Women in Water: Making Inroads But Still More to Tread
EDITOR'S NOTE: As more women take on leadership roles, old attitudes are gradually fading
When I first wrote a column about women in water in the Spring 2017 issue of Western Water, I noted that the water world had its own stable of leaders recognized by their first names alone, just like Cher, Madonna, Beyoncé and Rihanna.
These names, as I noted then, were Lois (Krieger), Pat (Mulroy), Maureen (Stapleton) and Felicia (Marcus). A little more than a year later, and I’m happy to say I can add so many more names now: Brenda (Burman), Karla (Nemeth), Gloria (Gray) and Jennifer (Pierre), among them. You can read about the influx of women leaders in the water world in the most recent Western Water article. We also note a recent survey by Texas A&M University that found there are “subtle but consistent” gender disparities in attitudes toward water. You can read the article here.
At the Water Education Foundation, we’ve been doing our part to feature women. At our Water Summit in September, we featured more women (10) at the podium and the panelist table than men (8), not often seen in the water world.

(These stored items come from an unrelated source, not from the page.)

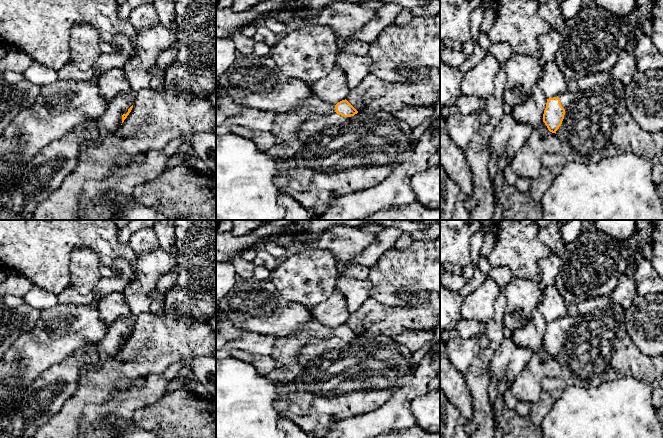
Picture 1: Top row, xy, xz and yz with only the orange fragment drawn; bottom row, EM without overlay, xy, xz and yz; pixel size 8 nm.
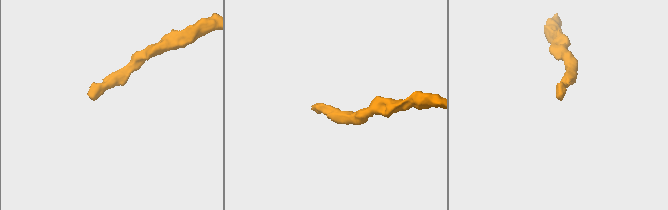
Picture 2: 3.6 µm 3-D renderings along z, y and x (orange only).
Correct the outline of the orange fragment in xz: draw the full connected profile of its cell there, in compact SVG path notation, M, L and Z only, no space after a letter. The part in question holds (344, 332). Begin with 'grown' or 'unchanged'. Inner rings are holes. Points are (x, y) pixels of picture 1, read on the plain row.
grown; M313 320L303 324L296 334L278 337L271 357L275 361L276 368L284 369L295 362L301 349L312 340L326 340L334 336L344 341L351 341L358 337L346 323L334 329Z

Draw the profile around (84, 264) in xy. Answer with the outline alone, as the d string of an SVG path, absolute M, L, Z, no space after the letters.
M91 248L73 249L69 262L71 287L82 295L90 294L102 278L99 266L99 258Z

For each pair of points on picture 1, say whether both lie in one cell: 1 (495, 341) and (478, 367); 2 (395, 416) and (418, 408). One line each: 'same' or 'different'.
1: same
2: different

When I first became executive director of the Foundation in 2014, we had an all-male Executive Committee on our Board of Directors. Starting Jan. 1, the Committee will feature two men and two women: JaNell Cook, West region director for HDR, Inc., and Celeste Cantú, former general manager of the Santa Ana Watershed Project Authority and current president of Water Education for Latino Leaders.
Women have always been a dominant force both in staff and leadership at the Foundation. Who could forget Rita (Schmidt Sudman), who led the Foundation for nearly 35 years and built it into the respected organization it is today? And Sue (McClurg), the deputy executive director who retired last year after 26 years of imprinting her words and knowledge into many of the Foundation’s publications and programs.
Back in 1972, Jean Auer became the first female member of the California State Water Resources Control Board. And later, as a board member of the Water Education Foundation, she helped to start our Water Leaders Program back in 1997. On Nov. 26, we graduated 15 women and 7 men from the 2018 Water Leaders class.
It’s heartening, but there is still more work to go.
Last year, at the fall ACWA conference, I was standing at a reception table with Beth Stern, our then development director. A gentleman asked us if we were attending the conference with our husbands, apparently assuming we were not there on our own accord. At a state water agency in the last year, two male Foundation team members and I were checking in and the security guard for some unknown reason asked if I was there with my bosses. The presumption was astounding, especially given that I am actually the boss.
But let’s stay positive and hope this trend of more women in leadership roles continues so women get the respect they deserve in and out of the water world.